The “Stroke Project” and Incomplete Reviews
Behind closed doors, HHS contractor Lukos LLC launched the internal “Stroke Project.” A February 8, 2023 status report showed 110 cases assigned for review, with 67 percent completed. Officials relied on those partial reviews to back the January 13 public position of safety.
The project’s status flipped: reported completed in April 2023, reclassified as ongoing in May, and marked completed again in June. Its findings stayed unreleased. A CDC Morbidity and Mortality Weekly Report in April 2024 claimed “ongoing efforts to evaluate the [ischemic stroke] signal have not identified any clear and consistent evidence of a safety concern.” Yet a September 2024 MMWR noted a follow-up Vaccine Safety Datalink study still in progress.

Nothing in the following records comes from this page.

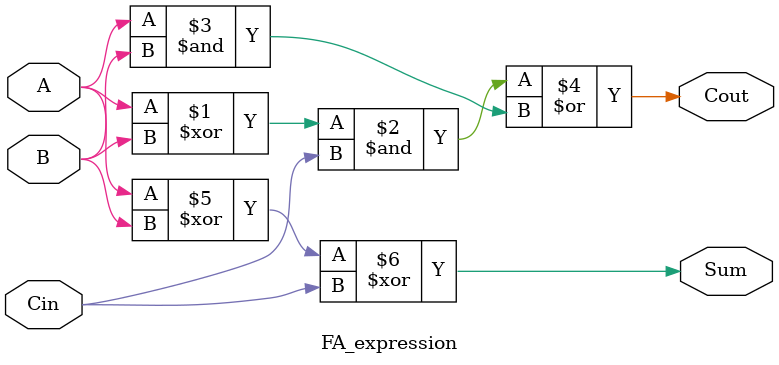
<source format=v>
module FA_expression(input A, input B, input Cin, output Cout, output Sum);
  assign Cout = ((A ^ B)&Cin) | (A & B);
  assign Sum = A ^ B ^ Cin;
endmodule
</source>
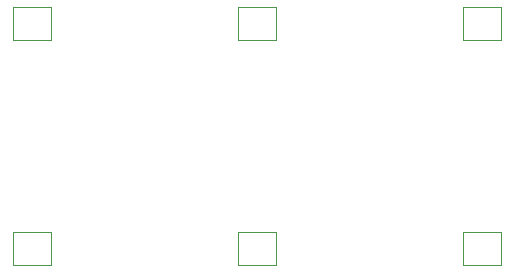
<source format=gbr>
%TF.GenerationSoftware,KiCad,Pcbnew,7.0.7*%
%TF.CreationDate,2023-09-20T23:35:26+09:00*%
%TF.ProjectId,Proto6,50726f74-6f36-42e6-9b69-6361645f7063,rev?*%
%TF.SameCoordinates,Original*%
%TF.FileFunction,Other,Comment*%
%FSLAX46Y46*%
G04 Gerber Fmt 4.6, Leading zero omitted, Abs format (unit mm)*
G04 Created by KiCad (PCBNEW 7.0.7) date 2023-09-20 23:35:26*
%MOMM*%
%LPD*%
G01*
G04 APERTURE LIST*
%ADD10C,0.120000*%
G04 APERTURE END LIST*
D10*
%TO.C,LED5*%
X74600000Y-98930000D02*
X74600000Y-101730000D01*
X74600000Y-101730000D02*
X77800000Y-101730000D01*
X77800000Y-98930000D02*
X74600000Y-98930000D01*
X77800000Y-101730000D02*
X77800000Y-98930000D01*
%TO.C,LED2*%
X77800000Y-82680000D02*
X77800000Y-79880000D01*
X77800000Y-79880000D02*
X74600000Y-79880000D01*
X74600000Y-82680000D02*
X77800000Y-82680000D01*
X74600000Y-79880000D02*
X74600000Y-82680000D01*
%TO.C,LED6*%
X55550000Y-98930000D02*
X55550000Y-101730000D01*
X55550000Y-101730000D02*
X58750000Y-101730000D01*
X58750000Y-98930000D02*
X55550000Y-98930000D01*
X58750000Y-101730000D02*
X58750000Y-98930000D01*
%TO.C,LED3*%
X96850000Y-82680000D02*
X96850000Y-79880000D01*
X96850000Y-79880000D02*
X93650000Y-79880000D01*
X93650000Y-82680000D02*
X96850000Y-82680000D01*
X93650000Y-79880000D02*
X93650000Y-82680000D01*
%TO.C,LED4*%
X93650000Y-98930000D02*
X93650000Y-101730000D01*
X93650000Y-101730000D02*
X96850000Y-101730000D01*
X96850000Y-98930000D02*
X93650000Y-98930000D01*
X96850000Y-101730000D02*
X96850000Y-98930000D01*
%TO.C,LED1*%
X58750000Y-82680000D02*
X58750000Y-79880000D01*
X58750000Y-79880000D02*
X55550000Y-79880000D01*
X55550000Y-82680000D02*
X58750000Y-82680000D01*
X55550000Y-79880000D02*
X55550000Y-82680000D01*
%TD*%
M02*

</source>
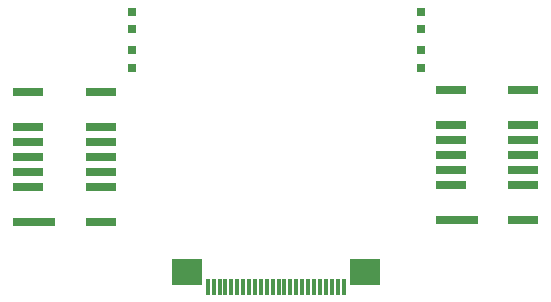
<source format=gbp>
G04*
G04 #@! TF.GenerationSoftware,Altium Limited,Altium Designer,19.0.11 (319)*
G04*
G04 Layer_Color=128*
%FSLAX44Y44*%
%MOMM*%
G71*
G01*
G75*
%ADD25R,0.3000X1.4000*%
%ADD26R,2.6500X2.3000*%
%ADD44R,2.6000X0.8000*%
%ADD45R,2.6000X0.7000*%
%ADD46R,3.6000X0.8000*%
%ADD47R,0.8000X0.8000*%
D25*
X215500Y16000D02*
D03*
X220500D02*
D03*
X225500D02*
D03*
X230500D02*
D03*
X235500D02*
D03*
X240500D02*
D03*
X245500D02*
D03*
X250500D02*
D03*
X255500D02*
D03*
X260500D02*
D03*
X265500D02*
D03*
X270500D02*
D03*
X275500D02*
D03*
X280500D02*
D03*
X285500D02*
D03*
X290500D02*
D03*
X295500D02*
D03*
X300500D02*
D03*
X305500D02*
D03*
X310500D02*
D03*
X315500D02*
D03*
X320500D02*
D03*
X325500D02*
D03*
X330500D02*
D03*
D26*
X197750Y28500D02*
D03*
X348250D02*
D03*
D44*
X124750Y70300D02*
D03*
Y180300D02*
D03*
X63750D02*
D03*
X482250Y72000D02*
D03*
Y182000D02*
D03*
X421250D02*
D03*
D45*
X124750Y99900D02*
D03*
Y112600D02*
D03*
Y125300D02*
D03*
Y138000D02*
D03*
Y150700D02*
D03*
X63750D02*
D03*
Y138000D02*
D03*
Y125300D02*
D03*
Y112600D02*
D03*
Y99900D02*
D03*
X482250Y101600D02*
D03*
Y114300D02*
D03*
Y127000D02*
D03*
Y139700D02*
D03*
Y152400D02*
D03*
X421250D02*
D03*
Y139700D02*
D03*
Y127000D02*
D03*
Y114300D02*
D03*
Y101600D02*
D03*
D46*
X68750Y70300D02*
D03*
X426250Y72000D02*
D03*
D47*
X395750Y216250D02*
D03*
Y201250D02*
D03*
X151250Y216250D02*
D03*
Y201250D02*
D03*
X395750Y248750D02*
D03*
Y233750D02*
D03*
X151250Y248750D02*
D03*
Y233750D02*
D03*
M02*

</source>
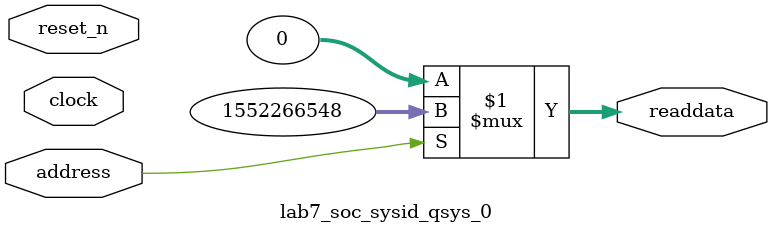
<source format=v>



// synthesis translate_off
`timescale 1ns / 1ps
// synthesis translate_on

// turn off superfluous verilog processor warnings 
// altera message_level Level1 
// altera message_off 10034 10035 10036 10037 10230 10240 10030 

module lab7_soc_sysid_qsys_0 (
               // inputs:
                address,
                clock,
                reset_n,

               // outputs:
                readdata
             )
;

  output  [ 31: 0] readdata;
  input            address;
  input            clock;
  input            reset_n;

  wire    [ 31: 0] readdata;
  //control_slave, which is an e_avalon_slave
  assign readdata = address ? 1552266548 : 0;

endmodule



</source>
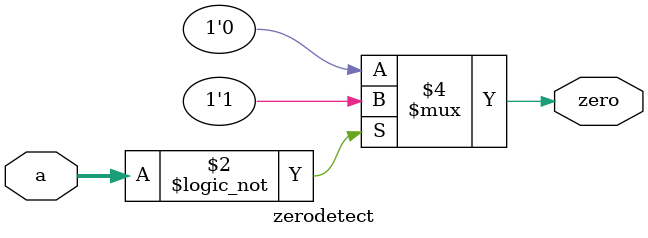
<source format=v>
module zerodetect #(parameter WIDTH=8)
            (input [WIDTH-1:0] a,
            output reg zero);

    always @(*) begin
        if (a == 0) begin
            zero <= 1; // Set zero flag if input is zero
        end else begin
            zero <= 0; // Clear zero flag otherwise
        end
    end
endmodule
</source>
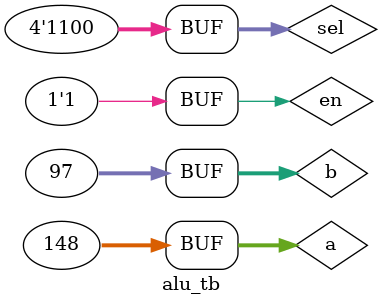
<source format=v>
module alu(out,ack,en,a,b,sel);
input [31:0]a,b;
input [3:0]sel;
input en;
output [63:0]out;
output ack;
reg [63:0]out;
reg ack;
always@(en,sel,a,b)
begin
if (en == 0)
out <= 0;
else
case(sel)
4'b0000 : out <= a + b;
4'b0001 : out <= a - b;
4'b0010 : out <= a * b;
4'b0011 : out <= a / b;
4'b0100 : out <= a % b;
4'b0101 : out <= a & b;
4'b0110 : out <= a | b;
4'b0111 : out <= ~a;
4'b1000 : out <= ~b;
4'b1001 : out <= ~(a & b);
4'b1010 : out <= ~(a | b);
4'b1011 : out <= a ^ b;
4'b1100 : out <= ~(a ^ b);
default : out <= 4'bz;
endcase
ack <= 1;
end
endmodule

module alu_tb;
reg [31:0]a,b;
reg [3:0]sel;
reg en;
wire [63:0]out;
wire ack;

alu n1(out,ack,en,a,b,sel);

initial begin
en <= 1'b0;
#10 en <= 1'b1;

a <= 32'h94;
b <= 32'h61;
sel <= 4'b0000;
#10 sel <= 4'b0001;
#10 sel <= 4'b0010;
#10 sel <= 4'b0011;
#10 sel <= 4'b0100;
#10 sel <= 4'b0101;
#10 sel <= 4'b0110;
#10 sel <= 4'b0111;
#10 sel <= 4'b1000;
#10 sel <= 4'b1001;
#10 sel <= 4'b1010;
#10 sel <= 4'b1011;
#10 sel <= 4'b1100;
end
endmodule

</source>
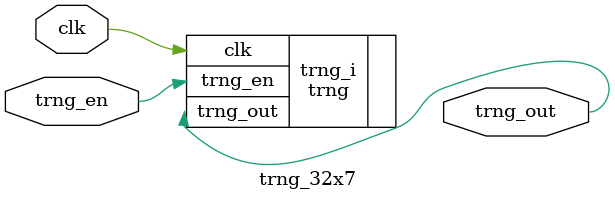
<source format=sv>


`default_nettype none

module trng_32x7 (
    input  clk,     // Sampling clock
    input  trng_en, // Enable all ring oscillators
    output trng_out // Output of the trng
);

    localparam NUM_OSCILLATORS = 32;
    localparam NUM_INVERTER = 7;

    trng #(
        .NUM_INVERTER       (NUM_INVERTER),
        .NUM_OSCILLATORS    (NUM_OSCILLATORS)
    ) trng_i (
        .clk        (clk),
        .trng_en    (trng_en),
        .trng_out   (trng_out)
    );

endmodule

</source>
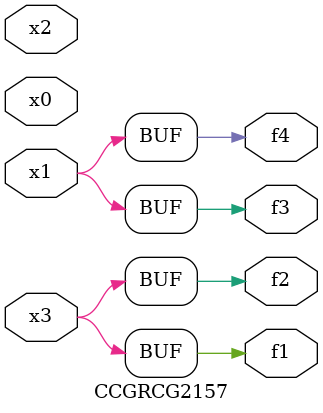
<source format=v>
module CCGRCG2157(
	input x0, x1, x2, x3,
	output f1, f2, f3, f4
);
	assign f1 = x3;
	assign f2 = x3;
	assign f3 = x1;
	assign f4 = x1;
endmodule

</source>
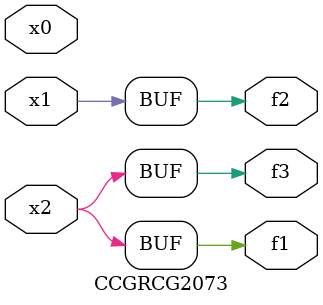
<source format=v>
module CCGRCG2073(
	input x0, x1, x2,
	output f1, f2, f3
);
	assign f1 = x2;
	assign f2 = x1;
	assign f3 = x2;
endmodule

</source>
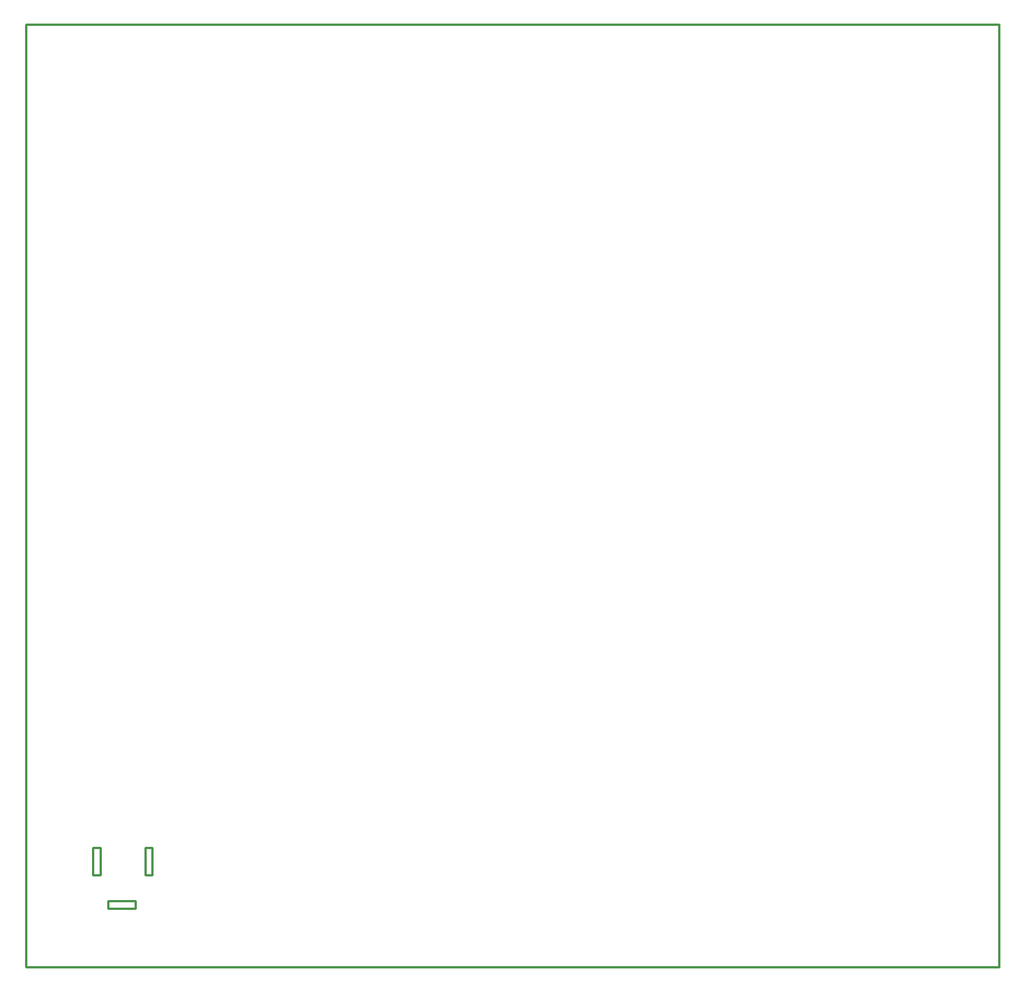
<source format=gbr>
G04 EAGLE Gerber RS-274X export*
G75*
%MOMM*%
%FSLAX34Y34*%
%LPD*%
%IN*%
%IPPOS*%
%AMOC8*
5,1,8,0,0,1.08239X$1,22.5*%
G01*
G04 Define Apertures*
%ADD10C,0.254000*%
D10*
X0Y0D02*
X1084000Y0D01*
X1084000Y1050000D01*
X0Y1050000D01*
X0Y0D01*
X92000Y65960D02*
X122000Y65960D01*
X122000Y73960D01*
X92000Y73960D01*
X92000Y65960D01*
X133000Y102960D02*
X141000Y102960D01*
X141000Y132960D01*
X133000Y132960D01*
X133000Y102960D01*
X75000Y102960D02*
X83000Y102960D01*
X83000Y132960D01*
X75000Y132960D01*
X75000Y102960D01*
X92000Y65960D02*
X122000Y65960D01*
X122000Y73960D01*
X92000Y73960D01*
X92000Y65960D01*
X75000Y102960D02*
X83000Y102960D01*
X83000Y132960D01*
X75000Y132960D01*
X75000Y102960D01*
X133000Y102960D02*
X141000Y102960D01*
X141000Y132960D01*
X133000Y132960D01*
X133000Y102960D01*
M02*

</source>
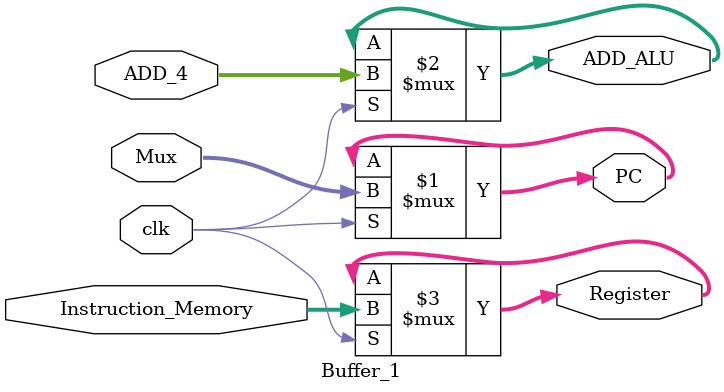
<source format=v>
`timescale 1ns/1ns
module Buffer_1 (
    input  clk,
    input [31:0]Mux,
    input [31:0]ADD_4,
    input [31:0]Instruction_Memory,
    output [31:0]PC,
    output [31:0]ADD_ALU,
    output [31:0]Register

);

assign PC= (clk) ? Mux : PC;
assign ADD_ALU= (clk) ? ADD_4 : ADD_ALU;
assign Register= (clk) ? Instruction_Memory : Register;
    
endmodule
</source>
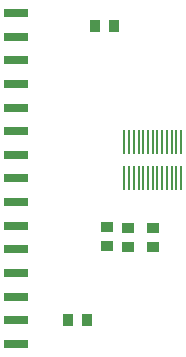
<source format=gtp>
%FSLAX25Y25*%
%MOIN*%
G70*
G01*
G75*
G04 Layer_Color=8421504*
%ADD10R,0.03543X0.03937*%
%ADD11R,0.03937X0.03740*%
%ADD12R,0.03937X0.03543*%
%ADD13R,0.00787X0.07874*%
%ADD14R,0.07874X0.03150*%
%ADD15C,0.00800*%
%ADD16C,0.02000*%
%ADD17C,0.02600*%
%ADD18C,0.04000*%
%ADD19C,0.03200*%
%ADD20C,0.00787*%
%ADD21C,0.01181*%
%ADD22C,0.00700*%
%ADD23R,0.02362X0.22047*%
D10*
X464650Y297900D02*
D03*
X470950D02*
D03*
X473650Y396000D02*
D03*
X479950D02*
D03*
D11*
X493100Y322150D02*
D03*
Y328450D02*
D03*
X484900Y328550D02*
D03*
Y322250D02*
D03*
D12*
X477700Y328850D02*
D03*
Y322550D02*
D03*
D13*
X502428Y345277D02*
D03*
Y357088D02*
D03*
X500853Y345277D02*
D03*
Y357088D02*
D03*
X499279Y345277D02*
D03*
Y357088D02*
D03*
X497704Y345277D02*
D03*
Y357088D02*
D03*
X496129Y345277D02*
D03*
Y357088D02*
D03*
X494554Y345277D02*
D03*
Y357088D02*
D03*
X492979Y345277D02*
D03*
Y357088D02*
D03*
X491405Y345277D02*
D03*
Y357088D02*
D03*
X489830Y345277D02*
D03*
Y357088D02*
D03*
X488255Y345277D02*
D03*
Y357088D02*
D03*
X486680Y345277D02*
D03*
Y357088D02*
D03*
X485106Y345277D02*
D03*
Y357088D02*
D03*
X483531Y345277D02*
D03*
Y357088D02*
D03*
D14*
X447500Y400236D02*
D03*
Y376614D02*
D03*
Y368740D02*
D03*
Y360866D02*
D03*
Y352992D02*
D03*
Y345118D02*
D03*
Y337244D02*
D03*
Y329370D02*
D03*
Y321496D02*
D03*
Y313622D02*
D03*
Y305748D02*
D03*
Y297874D02*
D03*
Y290000D02*
D03*
Y384488D02*
D03*
Y392362D02*
D03*
M02*

</source>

As late as September 19, 2025, a CDC presentation said further self-controlled case-series analysis continued.
Continued Promotion Despite Open Questions
Federal health officials kept recommending the booster for seniors through at least September 2025 while internal work persisted. Johnson’s letter requests more records and interviews with key figures, including Shimabukuro and FDA official David Menschik, who had earlier noted limits in data mining that could mask signals.
The paper trail reveals surveillance systems that worked, data runs that confirmed risk, and contractors who reviewed cases—yet public messaging never reflected the evidence. Instead, emphasis stayed on uptake.
For millions of elderly Americans exposed during this period, the human cost accumulated in silent vascular damage. The investigations dragged on while compliance remained the priority. Johnson’s release of nearly 2,000 pages of HHS records now places those choices under fresh scrutiny as oversight shifts.